On Saturday afternoon, unaware that a vulnerability has been discovered and fixed, the second developer rebuilds their image to add another feature. Unfortunately, their newly-built image still includes the security vulnerability that the original developer has since patched, since the derivative image still includes :1.0.0 of the base image.

What does a better process look like? Imagine if the original developer had built image myregistry.mycompany.com/demo/mybase:1.0.0, tested it robustly, and then tagged that same image as myregistry.mycompany.com/demo/mybase:v1-release, and the v1-release tag had been used by the developer of the derivative image in their Dockerfile.

When the developer of the base image builds 1.0.1 of their image, and again after robust testing tags that image as v1-release, when the developer of the derivative image subsequently rebuilds their image, they automatically include the latest fixes, and everyone is happier. Robust testing is key, of course, but robust testing (hopefully automated) should be an expectation after a build of an image.

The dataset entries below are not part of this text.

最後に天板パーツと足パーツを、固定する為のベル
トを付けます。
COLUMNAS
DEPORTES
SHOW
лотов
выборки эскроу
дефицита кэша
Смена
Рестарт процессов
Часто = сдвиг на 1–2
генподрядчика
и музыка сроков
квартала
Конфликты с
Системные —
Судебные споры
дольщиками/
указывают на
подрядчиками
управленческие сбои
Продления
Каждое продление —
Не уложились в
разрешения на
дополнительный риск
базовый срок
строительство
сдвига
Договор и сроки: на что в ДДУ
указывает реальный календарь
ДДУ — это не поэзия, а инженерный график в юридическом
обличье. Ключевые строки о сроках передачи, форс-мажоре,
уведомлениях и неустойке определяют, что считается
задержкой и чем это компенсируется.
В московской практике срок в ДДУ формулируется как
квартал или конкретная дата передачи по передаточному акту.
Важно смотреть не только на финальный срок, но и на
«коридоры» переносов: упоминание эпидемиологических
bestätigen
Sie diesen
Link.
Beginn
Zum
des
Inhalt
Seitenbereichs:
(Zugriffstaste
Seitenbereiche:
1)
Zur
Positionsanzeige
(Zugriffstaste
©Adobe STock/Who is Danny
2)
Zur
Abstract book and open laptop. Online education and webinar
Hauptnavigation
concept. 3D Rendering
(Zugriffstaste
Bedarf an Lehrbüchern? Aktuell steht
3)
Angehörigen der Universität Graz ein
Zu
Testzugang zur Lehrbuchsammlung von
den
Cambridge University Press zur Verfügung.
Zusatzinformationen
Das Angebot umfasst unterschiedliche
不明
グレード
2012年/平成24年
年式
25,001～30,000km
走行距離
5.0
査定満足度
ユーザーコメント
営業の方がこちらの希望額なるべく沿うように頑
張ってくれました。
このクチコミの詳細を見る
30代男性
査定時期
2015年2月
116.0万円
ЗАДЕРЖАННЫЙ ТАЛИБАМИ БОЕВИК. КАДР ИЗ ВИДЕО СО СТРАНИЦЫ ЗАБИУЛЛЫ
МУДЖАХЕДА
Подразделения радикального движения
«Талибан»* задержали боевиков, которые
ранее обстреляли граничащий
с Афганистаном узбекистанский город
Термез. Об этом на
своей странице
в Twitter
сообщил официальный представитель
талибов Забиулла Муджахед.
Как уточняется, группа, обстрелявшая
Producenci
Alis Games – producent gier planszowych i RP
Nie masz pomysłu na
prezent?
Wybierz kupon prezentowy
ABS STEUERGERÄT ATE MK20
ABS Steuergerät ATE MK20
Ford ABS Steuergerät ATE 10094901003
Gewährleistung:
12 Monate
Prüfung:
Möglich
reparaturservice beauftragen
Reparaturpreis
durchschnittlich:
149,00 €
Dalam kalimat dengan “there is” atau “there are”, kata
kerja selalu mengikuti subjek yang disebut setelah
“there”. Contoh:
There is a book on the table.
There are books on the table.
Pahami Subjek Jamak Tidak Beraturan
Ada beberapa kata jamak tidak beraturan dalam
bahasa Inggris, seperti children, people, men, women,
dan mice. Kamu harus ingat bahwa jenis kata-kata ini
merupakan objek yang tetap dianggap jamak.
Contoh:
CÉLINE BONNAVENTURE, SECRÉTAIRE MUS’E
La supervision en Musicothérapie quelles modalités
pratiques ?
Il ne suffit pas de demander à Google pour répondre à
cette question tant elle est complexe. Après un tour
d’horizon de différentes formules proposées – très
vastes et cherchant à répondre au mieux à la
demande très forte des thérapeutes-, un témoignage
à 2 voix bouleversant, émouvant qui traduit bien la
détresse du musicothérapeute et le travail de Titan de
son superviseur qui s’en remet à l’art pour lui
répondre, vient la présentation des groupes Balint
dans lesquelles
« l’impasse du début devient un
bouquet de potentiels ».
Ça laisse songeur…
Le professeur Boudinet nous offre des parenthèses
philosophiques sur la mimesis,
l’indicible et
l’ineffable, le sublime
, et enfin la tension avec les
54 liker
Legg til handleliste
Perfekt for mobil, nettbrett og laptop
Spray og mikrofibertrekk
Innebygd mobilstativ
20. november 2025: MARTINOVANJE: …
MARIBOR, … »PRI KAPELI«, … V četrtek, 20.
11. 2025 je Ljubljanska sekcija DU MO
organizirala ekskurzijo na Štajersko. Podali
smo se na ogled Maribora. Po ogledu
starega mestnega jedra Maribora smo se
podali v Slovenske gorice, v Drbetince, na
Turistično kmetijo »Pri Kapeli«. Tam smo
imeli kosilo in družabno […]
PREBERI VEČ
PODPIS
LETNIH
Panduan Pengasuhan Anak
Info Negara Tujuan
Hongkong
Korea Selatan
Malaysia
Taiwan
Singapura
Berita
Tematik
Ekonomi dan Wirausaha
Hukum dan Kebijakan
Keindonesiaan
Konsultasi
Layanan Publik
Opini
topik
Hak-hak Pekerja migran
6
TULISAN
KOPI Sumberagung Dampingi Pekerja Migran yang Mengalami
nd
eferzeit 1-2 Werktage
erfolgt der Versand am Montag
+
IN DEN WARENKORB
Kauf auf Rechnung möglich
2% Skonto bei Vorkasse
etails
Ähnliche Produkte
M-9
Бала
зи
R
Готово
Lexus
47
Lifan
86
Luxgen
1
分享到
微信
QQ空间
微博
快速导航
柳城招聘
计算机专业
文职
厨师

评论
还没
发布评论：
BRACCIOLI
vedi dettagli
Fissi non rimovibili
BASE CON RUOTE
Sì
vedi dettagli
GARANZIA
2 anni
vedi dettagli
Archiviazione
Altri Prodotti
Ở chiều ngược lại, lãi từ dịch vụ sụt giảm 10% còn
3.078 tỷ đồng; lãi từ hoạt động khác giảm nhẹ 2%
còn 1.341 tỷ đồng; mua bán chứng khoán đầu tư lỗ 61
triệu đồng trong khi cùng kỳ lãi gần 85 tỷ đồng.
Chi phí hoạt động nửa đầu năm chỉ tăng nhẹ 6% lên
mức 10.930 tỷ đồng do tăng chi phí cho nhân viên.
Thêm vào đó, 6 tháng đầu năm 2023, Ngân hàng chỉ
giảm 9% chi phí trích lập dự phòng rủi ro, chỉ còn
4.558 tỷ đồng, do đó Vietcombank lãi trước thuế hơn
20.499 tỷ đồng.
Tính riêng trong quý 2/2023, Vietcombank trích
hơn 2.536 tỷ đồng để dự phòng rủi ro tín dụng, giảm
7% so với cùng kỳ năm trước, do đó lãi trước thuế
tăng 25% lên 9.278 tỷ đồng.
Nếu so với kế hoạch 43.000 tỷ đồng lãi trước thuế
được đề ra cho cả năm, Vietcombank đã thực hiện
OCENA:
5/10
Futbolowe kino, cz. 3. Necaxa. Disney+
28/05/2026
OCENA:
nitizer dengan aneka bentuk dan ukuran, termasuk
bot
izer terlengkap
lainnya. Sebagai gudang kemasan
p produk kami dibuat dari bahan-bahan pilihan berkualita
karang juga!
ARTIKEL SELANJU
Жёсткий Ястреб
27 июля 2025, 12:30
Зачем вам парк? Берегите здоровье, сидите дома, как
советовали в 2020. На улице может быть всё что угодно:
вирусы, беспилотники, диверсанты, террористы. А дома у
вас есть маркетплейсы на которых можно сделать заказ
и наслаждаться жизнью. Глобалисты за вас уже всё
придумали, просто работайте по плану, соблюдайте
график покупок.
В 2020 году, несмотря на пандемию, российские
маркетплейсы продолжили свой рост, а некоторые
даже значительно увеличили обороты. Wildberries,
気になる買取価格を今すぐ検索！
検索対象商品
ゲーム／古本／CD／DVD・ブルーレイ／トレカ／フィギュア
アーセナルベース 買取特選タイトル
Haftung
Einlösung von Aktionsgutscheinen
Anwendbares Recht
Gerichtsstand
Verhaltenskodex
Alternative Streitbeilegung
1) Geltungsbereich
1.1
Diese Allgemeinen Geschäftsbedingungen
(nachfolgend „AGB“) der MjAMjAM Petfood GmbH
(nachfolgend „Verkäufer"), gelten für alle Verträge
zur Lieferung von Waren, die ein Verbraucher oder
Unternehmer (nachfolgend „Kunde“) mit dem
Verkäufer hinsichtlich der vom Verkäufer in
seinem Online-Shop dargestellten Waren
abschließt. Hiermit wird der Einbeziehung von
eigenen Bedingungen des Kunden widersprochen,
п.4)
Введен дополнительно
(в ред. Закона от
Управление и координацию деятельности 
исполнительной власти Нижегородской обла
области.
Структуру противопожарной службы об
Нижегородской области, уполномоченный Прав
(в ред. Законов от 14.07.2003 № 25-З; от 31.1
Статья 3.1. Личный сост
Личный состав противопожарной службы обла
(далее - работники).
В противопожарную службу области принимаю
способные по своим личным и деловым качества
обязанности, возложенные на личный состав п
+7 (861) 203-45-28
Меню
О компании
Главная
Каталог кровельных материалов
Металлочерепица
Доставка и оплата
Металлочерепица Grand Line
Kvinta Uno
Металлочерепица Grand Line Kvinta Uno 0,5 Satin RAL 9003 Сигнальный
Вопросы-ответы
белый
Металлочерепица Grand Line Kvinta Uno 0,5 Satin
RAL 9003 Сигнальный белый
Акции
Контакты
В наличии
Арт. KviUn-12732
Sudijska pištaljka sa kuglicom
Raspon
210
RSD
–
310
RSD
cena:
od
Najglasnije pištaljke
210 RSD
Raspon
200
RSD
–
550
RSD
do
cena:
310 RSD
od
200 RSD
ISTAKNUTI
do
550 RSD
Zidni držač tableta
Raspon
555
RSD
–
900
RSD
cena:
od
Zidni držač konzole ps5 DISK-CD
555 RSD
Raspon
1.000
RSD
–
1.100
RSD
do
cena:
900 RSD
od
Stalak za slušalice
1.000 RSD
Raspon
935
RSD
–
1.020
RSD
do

But This Means More Work For Me…. Doesn’t It?

Well… yes, a little. You have to modify your deployment.yaml (or more likely your kustomization.yaml for kustomize or values.yaml for helm or whatever applies in your specific case) before each deployment. But isn’t that (much) better than the the operational issues described above?

Furthermore, this work can/should be automated as part of your build process. For example, when doing a build, you could increment your patch number with a simple script or in Maven or Gradle or whatever it is that you use. You could then use the resulting version as the tag for the image build/push, but you could also programmatically modify your deployment.yaml (or kustomization.yaml or values.yaml or whatever) so that the image: in the podSpec matches the tag used for the image build/push.

If you have different kustomization.yaml or values.yaml files for each environment, you can potentially replace the tag in all files those files for all environments, and leverage your branching approach in your source code management system to ensure that the podSpec will reference the right tag. There are many variations on build/deploy pipelines, and so you will need to consider what will work best for you — but I’m sure that the effort will be well spent!